Breaking Scale Anchoring: Frequency Representation Learning for Accurate High-Resolution Inference from Low-Resolution Training
Wenshuo Wang, Fan Zhang
TL;DR
This work identifies Scale Anchoring as an information-theoretic limitation that prevents true cross-resolution generalization in zero-shot spatiotemporal forecasting. It introduces Frequency Representation Learning (FRL), an architecture-agnostic framework that normalizes frequencies across resolutions and enforces spectral consistency to mitigate high-frequency extrapolation gaps. Theoretical analysis links Nyquist-bound learning to frequency blindness and validates this mechanism with experiments across 3D fluid simulations and ERA5-based weather forecasting. Empirically, FRL yields substantial high-resolution accuracy gains with modest training-time and memory overhead, demonstrating its potential to enable reliable, multi-resolution inference in STF while clarifying the boundaries of its applicability.
Abstract
Zero-Shot Super-Resolution Spatiotemporal Forecasting requires a deep learning model to be trained on low-resolution data and deployed for inference on high-resolution. Existing studies consider maintaining similar error across different resolutions as indicative of successful multi-resolution generalization. However, deep learning models serving as alternatives to numerical solvers should reduce error as resolution increases. The fundamental limitation is, the upper bound of physical law frequencies that low-resolution data can represent is constrained by its Nyquist frequency, making it difficult for models to process signals containing unseen frequency components during high-resolution inference. This results in errors being anchored at low resolution, incorrectly interpreted as successful generalization.
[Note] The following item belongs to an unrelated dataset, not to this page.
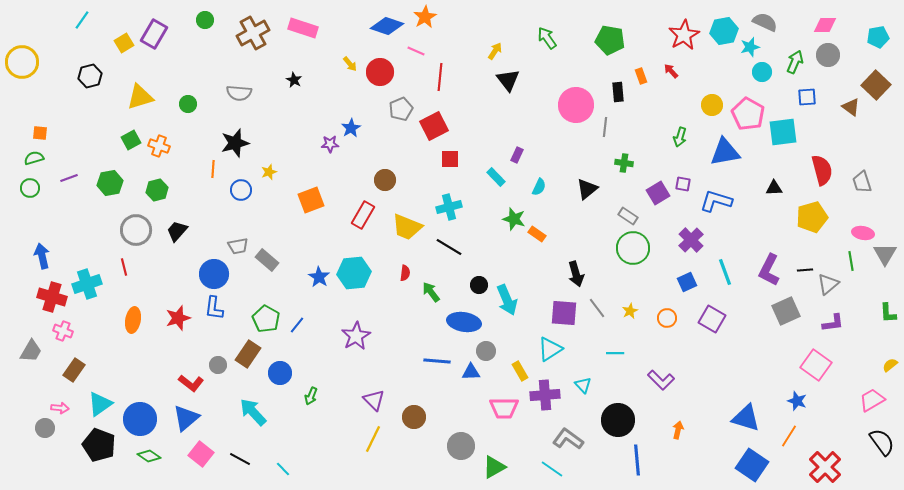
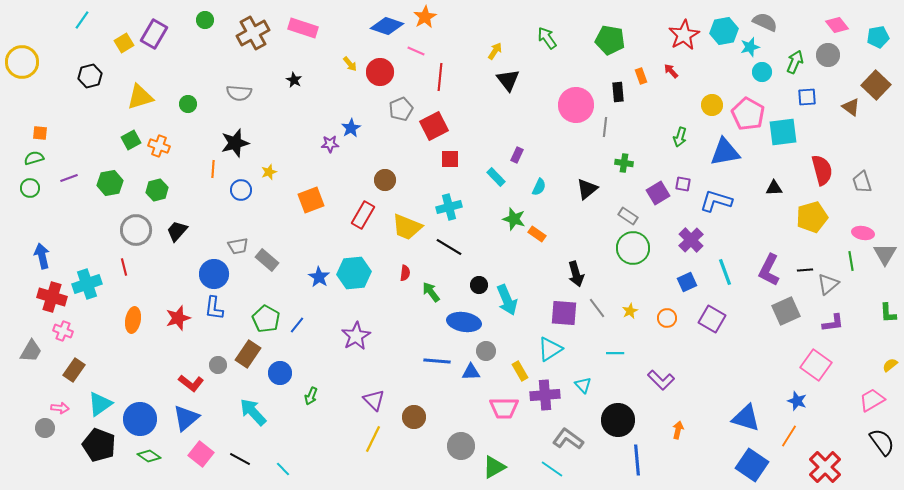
pink diamond at (825, 25): moved 12 px right; rotated 50 degrees clockwise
We define this fundamental phenomenon as a new problem distinct from existing issues: Scale Anchoring. Therefore, we propose architecture-agnostic Frequency Representation Learning. It alleviates Scale Anchoring through resolution-aligned frequency representations and spectral consistency training: on grids with higher Nyquist frequencies, the frequency response in high-frequency bands of FRL-enhanced variants is more stable. This allows errors to decrease with resolution and significantly outperform baselines within our task and resolution range, while incurring only modest computational overhead.